DART spacecraft strikes asteroid target at 14,000mph

NASA’s first attempt to move an asteroid in space has been accomplished with the agency’s Double Asteroid Redirection Test (DART) spacecraft, which has successfully made kinetic impact with the Dimorphos asteroid.

NASA

The culmination of 10 months flying in space, and part of NASA’s overall Planetary Defense strategy, DART demonstrated the viability of protecting our planet from an Earth-bound asteroid or comet, should one be discovered.

Mission control at the Johns Hopkins Applied Physics Laboratory (APL) in Laurel, Maryland, announced the successful impact yesterday at 1914 EDT. 

“At its core, DART represents an unprecedented success for planetary defence, but it is also a mission of unity with a real benefit for all humanity,” NASA Administrator Bill Nelson said in a statement. “As NASA studies the cosmos and our home planet, we’re also working to protect that home, and this international collaboration turned science fiction into science fact, demonstrating one way to protect Earth.”

DART targeted the asteroid moonlet Dimorphos, a small body 160m in diameter that orbits a larger, 780m asteroid called Didymos.
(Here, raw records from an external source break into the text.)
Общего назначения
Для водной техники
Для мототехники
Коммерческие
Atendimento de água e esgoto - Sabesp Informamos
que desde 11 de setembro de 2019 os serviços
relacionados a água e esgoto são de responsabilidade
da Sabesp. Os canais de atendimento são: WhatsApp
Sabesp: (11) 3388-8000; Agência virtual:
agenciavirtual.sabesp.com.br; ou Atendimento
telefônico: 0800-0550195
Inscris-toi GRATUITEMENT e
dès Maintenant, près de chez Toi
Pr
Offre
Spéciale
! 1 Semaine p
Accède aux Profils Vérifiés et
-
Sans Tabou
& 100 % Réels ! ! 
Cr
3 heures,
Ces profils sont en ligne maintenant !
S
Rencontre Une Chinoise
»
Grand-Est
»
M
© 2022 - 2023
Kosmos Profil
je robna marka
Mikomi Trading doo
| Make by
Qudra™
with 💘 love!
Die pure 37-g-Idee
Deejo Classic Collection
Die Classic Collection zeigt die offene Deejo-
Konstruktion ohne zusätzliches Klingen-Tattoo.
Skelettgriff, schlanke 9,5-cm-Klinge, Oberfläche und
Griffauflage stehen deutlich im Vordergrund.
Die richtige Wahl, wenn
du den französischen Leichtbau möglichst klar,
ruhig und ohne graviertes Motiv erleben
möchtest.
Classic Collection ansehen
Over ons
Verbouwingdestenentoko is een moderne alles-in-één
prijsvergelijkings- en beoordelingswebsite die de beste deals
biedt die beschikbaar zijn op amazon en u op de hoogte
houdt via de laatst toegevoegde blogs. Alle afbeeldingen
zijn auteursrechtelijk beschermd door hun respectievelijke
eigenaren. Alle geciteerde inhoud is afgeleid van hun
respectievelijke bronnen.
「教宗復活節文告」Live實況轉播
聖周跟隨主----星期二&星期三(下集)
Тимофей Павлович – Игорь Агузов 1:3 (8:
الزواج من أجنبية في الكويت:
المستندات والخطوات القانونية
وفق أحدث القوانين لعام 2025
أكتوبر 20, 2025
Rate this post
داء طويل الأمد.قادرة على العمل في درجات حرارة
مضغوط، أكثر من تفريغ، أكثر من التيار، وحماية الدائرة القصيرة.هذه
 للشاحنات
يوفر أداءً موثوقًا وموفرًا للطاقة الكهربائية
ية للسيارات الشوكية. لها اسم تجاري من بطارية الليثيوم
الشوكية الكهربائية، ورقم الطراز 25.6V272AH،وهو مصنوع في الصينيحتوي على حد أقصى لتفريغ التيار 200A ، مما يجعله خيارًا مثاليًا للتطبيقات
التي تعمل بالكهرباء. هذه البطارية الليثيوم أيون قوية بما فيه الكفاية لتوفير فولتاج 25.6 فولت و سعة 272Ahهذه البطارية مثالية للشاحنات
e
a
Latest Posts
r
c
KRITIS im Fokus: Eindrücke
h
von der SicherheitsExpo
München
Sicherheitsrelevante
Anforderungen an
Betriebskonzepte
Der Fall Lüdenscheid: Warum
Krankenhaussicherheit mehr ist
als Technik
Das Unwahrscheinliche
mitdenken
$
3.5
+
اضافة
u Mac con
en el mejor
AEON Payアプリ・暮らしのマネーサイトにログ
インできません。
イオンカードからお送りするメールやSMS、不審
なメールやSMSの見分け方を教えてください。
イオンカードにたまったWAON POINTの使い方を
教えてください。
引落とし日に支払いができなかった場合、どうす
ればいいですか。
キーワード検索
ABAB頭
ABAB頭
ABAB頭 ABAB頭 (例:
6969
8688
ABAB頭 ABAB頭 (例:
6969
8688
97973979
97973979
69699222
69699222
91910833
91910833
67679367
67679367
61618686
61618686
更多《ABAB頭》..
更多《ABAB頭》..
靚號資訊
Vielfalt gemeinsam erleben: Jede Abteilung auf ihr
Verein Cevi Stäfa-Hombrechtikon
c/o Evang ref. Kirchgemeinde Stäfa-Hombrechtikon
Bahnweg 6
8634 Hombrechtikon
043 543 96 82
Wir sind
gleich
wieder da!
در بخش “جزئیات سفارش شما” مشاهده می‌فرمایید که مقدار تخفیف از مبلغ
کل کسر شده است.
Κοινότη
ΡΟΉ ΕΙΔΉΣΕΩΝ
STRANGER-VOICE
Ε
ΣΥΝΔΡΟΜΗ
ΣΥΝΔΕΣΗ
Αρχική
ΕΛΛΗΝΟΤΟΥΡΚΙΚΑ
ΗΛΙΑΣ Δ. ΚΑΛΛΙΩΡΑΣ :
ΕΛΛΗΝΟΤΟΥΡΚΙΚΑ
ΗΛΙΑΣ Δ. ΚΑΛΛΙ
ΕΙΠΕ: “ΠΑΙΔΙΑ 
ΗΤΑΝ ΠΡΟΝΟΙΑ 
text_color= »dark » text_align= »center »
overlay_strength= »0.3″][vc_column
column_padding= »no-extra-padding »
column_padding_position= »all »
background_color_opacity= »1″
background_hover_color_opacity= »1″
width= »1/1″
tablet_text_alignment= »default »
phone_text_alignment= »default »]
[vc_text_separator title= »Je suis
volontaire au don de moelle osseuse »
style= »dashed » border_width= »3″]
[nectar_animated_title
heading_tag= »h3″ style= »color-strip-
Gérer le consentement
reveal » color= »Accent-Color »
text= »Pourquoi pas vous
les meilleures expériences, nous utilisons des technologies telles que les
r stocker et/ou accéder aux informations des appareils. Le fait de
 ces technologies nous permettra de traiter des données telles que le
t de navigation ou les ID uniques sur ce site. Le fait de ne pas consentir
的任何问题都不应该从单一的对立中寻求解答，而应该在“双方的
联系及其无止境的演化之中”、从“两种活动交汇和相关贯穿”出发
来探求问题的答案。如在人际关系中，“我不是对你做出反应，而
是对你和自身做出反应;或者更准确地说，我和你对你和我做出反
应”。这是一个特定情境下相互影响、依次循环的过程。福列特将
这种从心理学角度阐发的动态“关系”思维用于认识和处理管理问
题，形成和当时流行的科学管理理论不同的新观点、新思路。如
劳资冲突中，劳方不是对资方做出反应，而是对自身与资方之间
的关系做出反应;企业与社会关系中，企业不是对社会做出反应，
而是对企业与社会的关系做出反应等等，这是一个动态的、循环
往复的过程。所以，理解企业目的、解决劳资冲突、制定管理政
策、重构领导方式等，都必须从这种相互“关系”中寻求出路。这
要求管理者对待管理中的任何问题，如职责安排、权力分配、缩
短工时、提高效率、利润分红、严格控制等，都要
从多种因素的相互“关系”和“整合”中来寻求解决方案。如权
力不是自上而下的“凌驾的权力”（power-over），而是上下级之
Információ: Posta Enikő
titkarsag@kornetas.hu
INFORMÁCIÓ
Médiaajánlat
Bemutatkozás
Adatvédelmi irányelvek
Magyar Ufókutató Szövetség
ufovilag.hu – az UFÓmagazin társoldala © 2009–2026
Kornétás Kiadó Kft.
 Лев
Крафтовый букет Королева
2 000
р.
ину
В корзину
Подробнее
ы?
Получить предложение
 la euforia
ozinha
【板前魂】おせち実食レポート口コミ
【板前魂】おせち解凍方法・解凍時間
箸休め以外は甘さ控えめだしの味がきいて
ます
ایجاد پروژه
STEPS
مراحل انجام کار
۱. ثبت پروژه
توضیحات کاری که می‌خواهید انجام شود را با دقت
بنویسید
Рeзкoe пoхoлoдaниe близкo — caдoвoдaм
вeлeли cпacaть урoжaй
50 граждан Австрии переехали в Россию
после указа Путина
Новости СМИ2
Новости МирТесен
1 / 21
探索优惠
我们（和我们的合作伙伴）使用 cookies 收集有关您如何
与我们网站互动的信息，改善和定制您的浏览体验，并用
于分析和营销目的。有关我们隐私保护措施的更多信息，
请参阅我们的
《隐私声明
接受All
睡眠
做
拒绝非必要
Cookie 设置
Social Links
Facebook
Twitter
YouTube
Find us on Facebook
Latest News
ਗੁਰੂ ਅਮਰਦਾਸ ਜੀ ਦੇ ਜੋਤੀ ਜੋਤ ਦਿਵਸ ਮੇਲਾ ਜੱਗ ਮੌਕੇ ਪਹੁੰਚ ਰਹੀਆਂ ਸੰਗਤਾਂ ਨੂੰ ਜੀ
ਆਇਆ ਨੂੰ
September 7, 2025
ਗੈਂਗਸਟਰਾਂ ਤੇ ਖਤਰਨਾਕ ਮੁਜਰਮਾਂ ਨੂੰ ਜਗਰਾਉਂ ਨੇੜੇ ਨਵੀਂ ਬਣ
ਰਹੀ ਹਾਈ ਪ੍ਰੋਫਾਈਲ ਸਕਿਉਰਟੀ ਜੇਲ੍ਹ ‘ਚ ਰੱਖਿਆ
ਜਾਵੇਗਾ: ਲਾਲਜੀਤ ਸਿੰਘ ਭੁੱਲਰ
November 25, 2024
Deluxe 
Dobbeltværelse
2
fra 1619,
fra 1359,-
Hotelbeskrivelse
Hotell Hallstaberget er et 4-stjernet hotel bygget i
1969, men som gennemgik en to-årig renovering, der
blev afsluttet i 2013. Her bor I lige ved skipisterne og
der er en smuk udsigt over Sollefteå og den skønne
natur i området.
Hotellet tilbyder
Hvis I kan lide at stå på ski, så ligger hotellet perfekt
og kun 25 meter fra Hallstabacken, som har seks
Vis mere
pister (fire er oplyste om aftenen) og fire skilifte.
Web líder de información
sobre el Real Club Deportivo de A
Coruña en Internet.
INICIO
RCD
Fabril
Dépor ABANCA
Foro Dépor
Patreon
Neither asteroid poses a threat to Earth, NASA said.

The investigation team will now observe Dimorphos using ground-based telescopes to confirm that DART’s impact altered the asteroid’s orbit around Didymos, which is one of the primary purposes of the full-scale test. Researchers expect the impact to shorten Dimorphos’ orbit by about one per cent, or roughly 10 minutes.